The photograph, of her and her husband carrying the coffin, was published on the front page of The Sun.

"Within a few hours of the funeral the editor of The Sun rang my husband and said, 'we have a picture, it's an incredibly strong picture and we would like to use it'."

She said when they refused, they were told it would be used anyway.

Ms Diamond told the inquiry the way the story was written made it look like she had agreed to the publication of the picture, which led other publications to think she had "done a deal" with The Sun.

She said she later reluctantly joined a campaign by The Sun to raise funds for research into cot death: "I felt emotionally blackmailed by the people I had felt had just trampled all over our tragedy, all over our child's grave."

The campaign into cot death research raised £100,000 and awareness, Ms Diamond said.

This year - on the 20th anniversary of her son's death - she revisited the campaign with the newspaper and the Daily Mail.

"I think this is a brilliant example of tabloid popular journalism at its best. The popular press is nothing to be ashamed of in this country," she said.

Ms Diamond continued: "People have called me a celebrity, I am not, I am a broadcast journalist.

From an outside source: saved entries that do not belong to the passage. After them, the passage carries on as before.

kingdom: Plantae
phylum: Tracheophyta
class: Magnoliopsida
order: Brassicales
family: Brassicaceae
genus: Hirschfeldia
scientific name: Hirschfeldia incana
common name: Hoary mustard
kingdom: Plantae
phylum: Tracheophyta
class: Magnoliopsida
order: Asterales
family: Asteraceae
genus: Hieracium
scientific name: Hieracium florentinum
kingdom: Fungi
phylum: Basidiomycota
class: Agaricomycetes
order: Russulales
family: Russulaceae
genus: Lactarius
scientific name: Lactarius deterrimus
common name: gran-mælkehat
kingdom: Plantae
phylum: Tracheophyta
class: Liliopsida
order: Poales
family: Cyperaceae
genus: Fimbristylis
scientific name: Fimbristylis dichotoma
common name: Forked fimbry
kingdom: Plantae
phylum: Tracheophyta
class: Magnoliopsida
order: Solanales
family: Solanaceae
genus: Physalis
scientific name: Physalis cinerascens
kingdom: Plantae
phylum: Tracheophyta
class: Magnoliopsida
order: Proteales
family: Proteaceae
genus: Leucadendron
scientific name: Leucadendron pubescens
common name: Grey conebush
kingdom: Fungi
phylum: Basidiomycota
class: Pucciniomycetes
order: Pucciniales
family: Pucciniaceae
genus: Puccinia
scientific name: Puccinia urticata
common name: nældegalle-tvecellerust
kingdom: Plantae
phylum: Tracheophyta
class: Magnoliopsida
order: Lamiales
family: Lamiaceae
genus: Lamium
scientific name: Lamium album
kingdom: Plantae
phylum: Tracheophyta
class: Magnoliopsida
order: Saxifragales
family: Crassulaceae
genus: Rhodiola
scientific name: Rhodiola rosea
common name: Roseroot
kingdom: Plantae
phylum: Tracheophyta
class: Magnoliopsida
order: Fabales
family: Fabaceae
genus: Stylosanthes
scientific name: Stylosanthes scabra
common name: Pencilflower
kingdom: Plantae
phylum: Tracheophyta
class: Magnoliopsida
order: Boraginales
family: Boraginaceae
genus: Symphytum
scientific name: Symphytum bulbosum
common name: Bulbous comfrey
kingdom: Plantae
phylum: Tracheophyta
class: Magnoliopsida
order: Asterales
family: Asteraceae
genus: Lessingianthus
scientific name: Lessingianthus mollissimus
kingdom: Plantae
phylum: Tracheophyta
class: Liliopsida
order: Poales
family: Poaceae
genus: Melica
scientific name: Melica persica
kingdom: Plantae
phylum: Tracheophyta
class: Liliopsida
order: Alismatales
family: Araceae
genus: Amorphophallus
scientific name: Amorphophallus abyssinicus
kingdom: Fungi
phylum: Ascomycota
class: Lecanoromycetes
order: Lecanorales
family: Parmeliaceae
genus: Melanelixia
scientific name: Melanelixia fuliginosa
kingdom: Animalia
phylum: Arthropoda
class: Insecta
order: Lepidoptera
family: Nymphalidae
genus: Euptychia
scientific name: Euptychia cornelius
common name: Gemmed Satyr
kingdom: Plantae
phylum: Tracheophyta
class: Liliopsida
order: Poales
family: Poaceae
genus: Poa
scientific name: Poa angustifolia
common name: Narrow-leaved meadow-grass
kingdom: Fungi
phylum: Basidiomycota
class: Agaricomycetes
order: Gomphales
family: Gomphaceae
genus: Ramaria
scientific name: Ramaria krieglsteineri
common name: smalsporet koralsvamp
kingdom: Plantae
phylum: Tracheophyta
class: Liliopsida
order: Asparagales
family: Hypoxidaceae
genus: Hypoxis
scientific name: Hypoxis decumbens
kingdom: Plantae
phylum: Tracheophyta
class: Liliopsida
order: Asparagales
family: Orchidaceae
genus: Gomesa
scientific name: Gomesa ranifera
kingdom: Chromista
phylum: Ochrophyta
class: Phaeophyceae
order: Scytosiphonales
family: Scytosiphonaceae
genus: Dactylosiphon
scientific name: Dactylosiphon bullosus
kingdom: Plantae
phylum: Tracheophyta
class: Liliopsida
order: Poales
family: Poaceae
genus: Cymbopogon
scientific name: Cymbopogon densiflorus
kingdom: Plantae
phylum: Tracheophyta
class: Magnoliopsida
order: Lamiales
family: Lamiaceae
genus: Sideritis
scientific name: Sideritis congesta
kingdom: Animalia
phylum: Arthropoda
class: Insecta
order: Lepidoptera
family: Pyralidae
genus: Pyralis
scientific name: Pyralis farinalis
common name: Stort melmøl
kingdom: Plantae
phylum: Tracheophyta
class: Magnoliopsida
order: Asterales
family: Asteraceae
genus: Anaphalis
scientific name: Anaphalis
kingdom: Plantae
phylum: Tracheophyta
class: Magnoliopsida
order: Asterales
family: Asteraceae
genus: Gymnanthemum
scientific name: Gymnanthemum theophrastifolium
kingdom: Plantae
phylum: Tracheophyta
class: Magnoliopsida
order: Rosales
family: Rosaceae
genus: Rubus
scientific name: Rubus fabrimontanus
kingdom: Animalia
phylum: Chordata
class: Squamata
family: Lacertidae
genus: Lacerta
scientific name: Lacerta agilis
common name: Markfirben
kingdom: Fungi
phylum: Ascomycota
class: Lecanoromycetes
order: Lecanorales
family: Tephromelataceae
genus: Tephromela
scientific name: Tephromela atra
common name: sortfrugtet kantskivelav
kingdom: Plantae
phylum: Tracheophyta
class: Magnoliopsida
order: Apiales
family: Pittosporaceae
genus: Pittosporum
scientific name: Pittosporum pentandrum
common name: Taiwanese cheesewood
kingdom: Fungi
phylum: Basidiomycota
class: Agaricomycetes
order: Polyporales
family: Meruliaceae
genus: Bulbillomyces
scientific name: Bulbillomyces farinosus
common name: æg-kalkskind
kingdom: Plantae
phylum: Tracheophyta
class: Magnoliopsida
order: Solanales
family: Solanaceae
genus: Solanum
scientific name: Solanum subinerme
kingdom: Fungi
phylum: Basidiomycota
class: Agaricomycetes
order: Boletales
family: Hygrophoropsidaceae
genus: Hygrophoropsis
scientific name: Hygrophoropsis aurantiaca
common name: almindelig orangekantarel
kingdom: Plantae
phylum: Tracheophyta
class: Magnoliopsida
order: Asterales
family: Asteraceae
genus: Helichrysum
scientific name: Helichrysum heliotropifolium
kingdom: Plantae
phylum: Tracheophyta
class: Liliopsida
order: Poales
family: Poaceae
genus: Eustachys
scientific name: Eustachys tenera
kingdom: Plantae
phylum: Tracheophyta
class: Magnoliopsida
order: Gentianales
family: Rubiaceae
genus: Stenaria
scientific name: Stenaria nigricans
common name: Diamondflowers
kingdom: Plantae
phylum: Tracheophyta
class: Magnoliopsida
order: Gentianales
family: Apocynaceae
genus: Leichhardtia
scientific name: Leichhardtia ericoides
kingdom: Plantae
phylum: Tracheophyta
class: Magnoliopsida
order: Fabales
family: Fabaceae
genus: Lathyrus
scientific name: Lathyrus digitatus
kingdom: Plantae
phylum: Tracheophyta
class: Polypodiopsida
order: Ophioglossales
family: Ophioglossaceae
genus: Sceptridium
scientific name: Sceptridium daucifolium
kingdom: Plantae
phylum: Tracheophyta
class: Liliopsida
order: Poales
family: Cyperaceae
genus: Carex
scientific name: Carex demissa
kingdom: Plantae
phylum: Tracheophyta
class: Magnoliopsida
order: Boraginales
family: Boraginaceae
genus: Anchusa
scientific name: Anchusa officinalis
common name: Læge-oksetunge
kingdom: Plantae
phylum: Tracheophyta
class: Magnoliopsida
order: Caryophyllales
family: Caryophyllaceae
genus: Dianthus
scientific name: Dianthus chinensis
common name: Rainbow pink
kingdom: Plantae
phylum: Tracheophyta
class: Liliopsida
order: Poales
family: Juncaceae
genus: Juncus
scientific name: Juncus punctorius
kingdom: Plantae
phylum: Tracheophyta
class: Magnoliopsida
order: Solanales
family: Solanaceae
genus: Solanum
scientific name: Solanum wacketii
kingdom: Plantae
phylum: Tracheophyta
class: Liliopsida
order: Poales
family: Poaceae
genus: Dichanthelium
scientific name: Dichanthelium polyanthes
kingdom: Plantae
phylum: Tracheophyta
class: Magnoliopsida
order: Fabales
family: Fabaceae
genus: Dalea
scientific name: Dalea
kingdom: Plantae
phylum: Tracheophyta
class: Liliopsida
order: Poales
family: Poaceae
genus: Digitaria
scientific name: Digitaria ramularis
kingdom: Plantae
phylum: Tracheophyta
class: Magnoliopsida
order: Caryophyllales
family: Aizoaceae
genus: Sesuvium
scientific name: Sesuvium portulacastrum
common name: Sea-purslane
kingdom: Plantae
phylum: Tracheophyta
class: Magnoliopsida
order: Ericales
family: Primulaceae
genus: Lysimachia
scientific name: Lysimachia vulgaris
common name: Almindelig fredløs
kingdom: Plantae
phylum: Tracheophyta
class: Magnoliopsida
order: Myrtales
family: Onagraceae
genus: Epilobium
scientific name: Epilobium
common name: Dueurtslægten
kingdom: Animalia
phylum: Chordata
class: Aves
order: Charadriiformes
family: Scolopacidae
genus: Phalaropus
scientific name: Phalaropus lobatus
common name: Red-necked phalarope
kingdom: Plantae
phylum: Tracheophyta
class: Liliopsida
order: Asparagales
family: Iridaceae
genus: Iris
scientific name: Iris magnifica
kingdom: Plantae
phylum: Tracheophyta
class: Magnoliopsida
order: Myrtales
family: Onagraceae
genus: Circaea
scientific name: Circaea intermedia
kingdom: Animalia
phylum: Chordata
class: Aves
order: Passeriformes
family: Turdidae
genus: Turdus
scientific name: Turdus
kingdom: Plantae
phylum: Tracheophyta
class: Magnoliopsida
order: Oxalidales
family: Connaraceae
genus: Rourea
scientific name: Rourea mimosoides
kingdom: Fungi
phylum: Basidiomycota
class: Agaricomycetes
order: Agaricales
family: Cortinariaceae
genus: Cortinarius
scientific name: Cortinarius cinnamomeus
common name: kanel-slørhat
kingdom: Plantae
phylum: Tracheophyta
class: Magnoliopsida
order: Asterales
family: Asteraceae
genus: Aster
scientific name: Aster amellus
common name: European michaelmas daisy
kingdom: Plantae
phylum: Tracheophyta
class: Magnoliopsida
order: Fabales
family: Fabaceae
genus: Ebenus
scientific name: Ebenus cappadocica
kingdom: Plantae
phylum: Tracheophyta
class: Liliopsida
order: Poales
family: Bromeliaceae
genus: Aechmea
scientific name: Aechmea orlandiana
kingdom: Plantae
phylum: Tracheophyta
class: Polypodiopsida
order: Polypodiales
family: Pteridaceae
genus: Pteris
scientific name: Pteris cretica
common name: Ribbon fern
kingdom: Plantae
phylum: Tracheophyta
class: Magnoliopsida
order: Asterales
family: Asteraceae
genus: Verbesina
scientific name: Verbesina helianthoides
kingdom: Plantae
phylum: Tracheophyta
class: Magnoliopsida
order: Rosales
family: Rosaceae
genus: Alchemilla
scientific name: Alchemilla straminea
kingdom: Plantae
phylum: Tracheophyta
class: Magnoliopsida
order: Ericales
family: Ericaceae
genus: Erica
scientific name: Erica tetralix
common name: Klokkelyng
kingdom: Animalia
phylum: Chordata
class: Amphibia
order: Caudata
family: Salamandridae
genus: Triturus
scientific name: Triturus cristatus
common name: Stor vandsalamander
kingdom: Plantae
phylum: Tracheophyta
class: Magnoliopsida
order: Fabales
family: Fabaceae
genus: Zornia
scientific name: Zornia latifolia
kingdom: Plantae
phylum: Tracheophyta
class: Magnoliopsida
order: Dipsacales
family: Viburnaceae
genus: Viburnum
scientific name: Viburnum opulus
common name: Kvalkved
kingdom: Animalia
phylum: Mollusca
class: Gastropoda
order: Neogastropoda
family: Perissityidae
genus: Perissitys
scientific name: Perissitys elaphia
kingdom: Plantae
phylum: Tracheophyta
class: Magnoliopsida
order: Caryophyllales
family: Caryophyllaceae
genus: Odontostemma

"No matter what they do for a living, every human being deserves some time in their lives to be private."

The journalist was questioned about an article she wrote this summer about the weight loss of actress Dawn French. She said: "I agreed to do the article if it could be totally supportive and very affectionate."

Ms Diamond said judgment calls about stories came down to the decency and values of a journalist, editor, or proprietor - not a regulatory body.

"In the press it comes down to the judgment call made by the writer and by the editor and maybe the proprietor as well but not the collective values of a body that has been called together," she said.

Self-regulation of the press on its own had failed, she told the inquiry, adding that she did not think the regulation of the broadcast media constrained reporters.

"I don't know broadcast journalists who are angry at the constraints put upon them, they get on with it," she said.

She said there are "two sides" to the popular press but at the present time the good and the bad came "hand in hand".

"It doesn't have to be like this, it's so sad that a handful of bad journalists have besmirched the profession in this way," she said.